My stomach flutters, but we are interrupted by the waiter. “Coffee,” I enthusiastically say as it is placed in front of me. “If we’re here to fill in the void, let’s backtrack a few years. Tell me what I’ve missed and about your new goals in life.”

Byron takes a sip of his green drink. He fills in the gaps about his family—his brother’s new wife and how his father bought the basketball team. “There were whispers he did it so I could play in the NBA. It’s such bullshit,” he says in a way that reminds me of a younger Byron. He was skinny and smaller than the average basketball player but had the tenacity of a tiger. If Byron set his mind to something, he always achieved his goal. It’s why I listened to him about my career. His advice was influential and motivating, though he struggled to cope with his own doubters. Still, Byron was filled with determination.

“I’m not sure if you remember…” he continues, “… but in high school, my father rarely attended a game. He was always busy with work or traveling. Basketball was insignificant to him. I remember his embarrassment at my choice to play in college. He believed it was taking valuable time away from study. Frank spent most of his years at college working his ass off for my father’s approval, then Jobe partied his way through. I have nothing in common with either of them.”

I tilt my head at him and pull a face. “I remember when you?—”

“Okay, I maybe have something in common with Jobe, but I knew I didn’t want to work for my father, pumping out numbers all day in an office.”

“And yet here you are, employed by the team your father owns.”

He rubs at his temple for a few seconds before taking another sip of his energy drink. “Yeah, but it’s the family’s team. When I announced I wanted to go pro, my father couldn’t see how it would assist the family name. The Hendricks work so millions accumulate in the name of family. Going pro would help me as an individual. If anything, it was an insult because my father didn’t hold elite athletes in high esteem. Then Lottie suggested he buy the team.” Byron chuckles. “Back then, she told me if I weren’t up to the level, I wouldn’t be selected. She made it clear there were no favors, even for family, because business is business.”

“Lottie said that?”

“Hell, you wouldn’t recognize her now. The team is her life. She’s working her way up the corporate ladder.”

“Our little Lottie?”

Byron’s lips curl. “She watches me like a hawk so I don’t mess up.”

I can’t help but giggle. “She was so cute and fun.”

“Emphasis on the was. It’s why I never wanted to work for my father.”

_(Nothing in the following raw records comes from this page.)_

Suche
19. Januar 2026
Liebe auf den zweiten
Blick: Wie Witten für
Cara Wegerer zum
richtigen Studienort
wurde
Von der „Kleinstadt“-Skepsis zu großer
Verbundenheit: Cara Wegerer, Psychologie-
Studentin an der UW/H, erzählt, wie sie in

Reaching across the table, I take his hand and give it a gentle squeeze. “Look how far you’ve come. I’m also proud of you, Byron. It’s hard to believe we sat here years ago and told each other our hopes and fears.”

His eyes are gentle and caring. “I never forgot you,” he whispers.

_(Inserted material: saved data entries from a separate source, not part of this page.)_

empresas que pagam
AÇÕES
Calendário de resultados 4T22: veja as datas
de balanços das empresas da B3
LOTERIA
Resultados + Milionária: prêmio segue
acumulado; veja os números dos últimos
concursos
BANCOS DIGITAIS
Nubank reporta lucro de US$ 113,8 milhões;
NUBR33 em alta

“Neither did I,” I murmur. No matter how hard I tried.

His voice is gravelly and deep as he says, “The one that got away.”

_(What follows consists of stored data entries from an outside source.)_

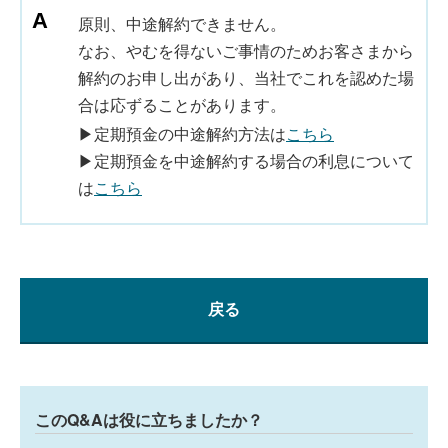
原則、中途解約できません。
なお、やむを得ないご事情のためお客さまから
解約のお申し出があり、当社でこれを認めた場
合は応ずることがあります。
▶定期預金の中途解約方法は
こちら
▶定期預金を中途解約する場合の利息について
は
こちら
戻る
このQ&Aは役に立ちましたか？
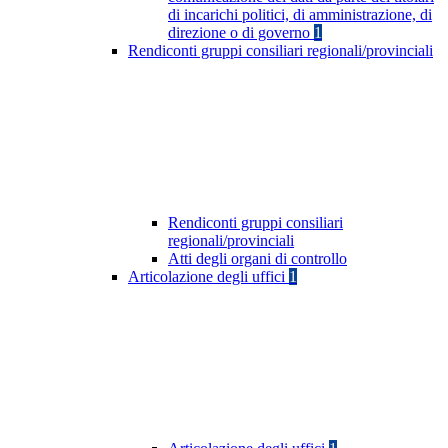
di incarichi politici, di amministrazione, di
direzione o di governo
1
Rendiconti gruppi consiliari regionali/provinciali
Rendiconti gruppi consiliari
regionali/provinciali
Atti degli organi di controllo
Articolazione degli uffici
1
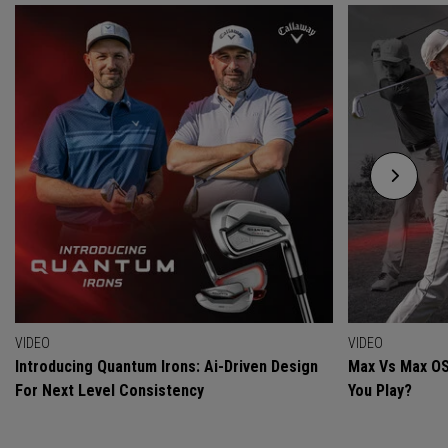
VIDEO
VIDEO
Introducing Quantum Irons: Ai-Driven Design
Max Vs Max OS
For Next Level Consistency
You Play?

I shake my head. “No. We knew each other’s dreams.”

“Right.” He holds my gaze.

Oh shit. The way he is staring at me makes me feel like I’m his new goal.

Rule #2: Only date people you’re not attracted to.

As much as I want to be his new favorite toy, I’m not prepared for the disappointment until I convince my brain that we’re merely having fun and can let my guard down. Right now, everything is still fresh in my mind.

His eyes twinkle. Already, I can’t picture saying no to whatever he suggests. But it’s too soon. I still remember the pain.

I look at the time on my cell. “Sorry, Byron, I have to go. Can we do this another time?”